E-commerce KPI Analysis (Power BI)

The Situation: 

E-commerce KPI Analysis is a collection of data related to its sales across multiple countries around the world. It encompasses various attributes, such as orders, sales, products, market, etc. Our goal is to transform their raw data into meaningful insights and recommendations for management. More specifically, we need to:

  • Track KPIs (orders, sales, profit, quantity, profit margin)
  • Compare regional and state-level performance
  • Identify product effectiveness and customer behavior

The Data: 

We’ve been given a collection of raw data (CSV files), which contains information about orders, quantity, sales, discount, products, categories, customers, segments, regions, markets and others, in a total of a single table, from the years 2020-23.

The Task: 

We are tasked with using solely Microsoft Power BI to:

  • Connect and transform/shape the data in Power BI’s back-end using Power Query
  • Build a relational data model, linking the 2 fact and dimension tables
  • Create calculated columns and measures with DAX
  • Design a multi-page interactive dashboard to visualize the data in Power BI’s front-end

The Process:

1. Connecting and Shaping the Data

Firstly, we imported the data into the Power Query editor to transform and clean it. The process involved:

Removing Duplicates: Duplicate entries were removed from the dataset to ensure accurate analysis.

Data Type Conversion: Columns were converted to appropriate data types to ensure consistency. Dates were converted to Date type, numerical columns to Decimal or Whole Numbers, and text columns to Text.

Standardizing Date Formats: All date columns were formatted consistently to facilitate time-based analysis. This step was important for ensuring accurate time-series analysis in Power BI.

2. Building a Relational Data Model

Secondly, we modeled the data to create a snowflake schema. This process involved creating relationships between the dimension and fact tables, ensuring cardinalities were one-to-many relationships.

We enabled active or inactive relationships, created hierarchies for fields such as Geography (City-State-Country-Region) and finally hid the foreign keys from the report view to ease the data analysis and visualization steps and reduce errors.

3. Creating Calculated Columns and Measures

Next, we used Power BI’s front-end formula language, DAX, to analyze our relational data model and create several calculated columns (for filtering) and measures (for aggregation) that we could later reference and use when analyzing and visualizing the data.

We used calculated columns to categorize discount into defined groups. The list of calculated measures includes key information on sales, customers, orders, profit, quantity, and more.

4. Visualizing the Data

The final step of the project was creating a multi-page interactive dashboard, including a range of visuals and KPIs that could serve management and lead to informed decision-making. We used several visuals and tools to demonstrate and visualize the data across 3 report pages, including KPI cards, line, column and bar charts, matrices, donut charts, slicers, and maps. We ensured the report was fully interactive and simple to navigate, with icons used to enable filters, cancel filters, and guide users to each report page with ease. Features such as bookmarks and parameters were also used throughout the dashboard, further enhancing its usefulness and impact on management.

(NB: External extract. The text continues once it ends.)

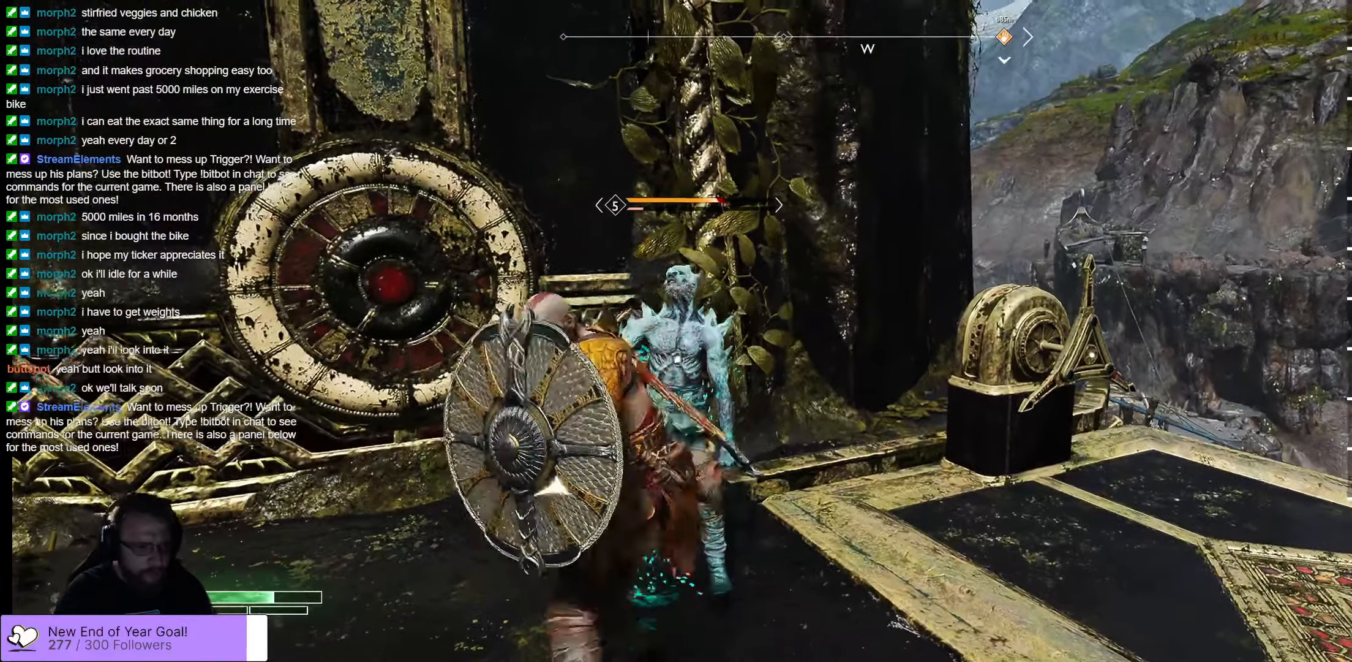
{"buttons": [], "left_stick": "center", "right_stick": "center", "events": [[67, "R1", "up"], [100, "R1", "down"], [200, "R1", "up"], [384, "R1", "down"], [467, "R1", "up"]]}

Overview Dashboard: The first report page provides a high-level view of overall performance. We used card visuals to present Key Performance Indicators such as overall sales, number of orders, quantity sold, profit and profit margin. We also included current and previous year performances of those matrices, providing insights into recent trends, a clustered bar chart to show sales and profit by product category, a line chart to display sales monthly trends, another line chart to show profit margin by discount segments, and a matrix to display the top 10 products with their overall sales, profit, profit margin profit margin by year.

Region View: The second report page is a regional overview page to further analyze the performance in a specific region. It consists of a clustered bar chart that shows sales by regions, a map chart to display sales distribution by regions, a line chart to visualize yearly sales of markets, and a matrix chart that displays top 10 countries with their sales, profit, profit margin and profit margin by year. This offers insight into sales distribution by region.

Customer View: The third and final report page provides deeper insight into customer behavior and value. It uses a donut chart to show total customers by segments, a column chart to show total customers by year, a clustered bar chart to display total sales and profit generated by segments, one more bar chart to show total customers by country, and a matrix to present customer’s purchase details, including city and country of order, sales, generated profit and profit margin.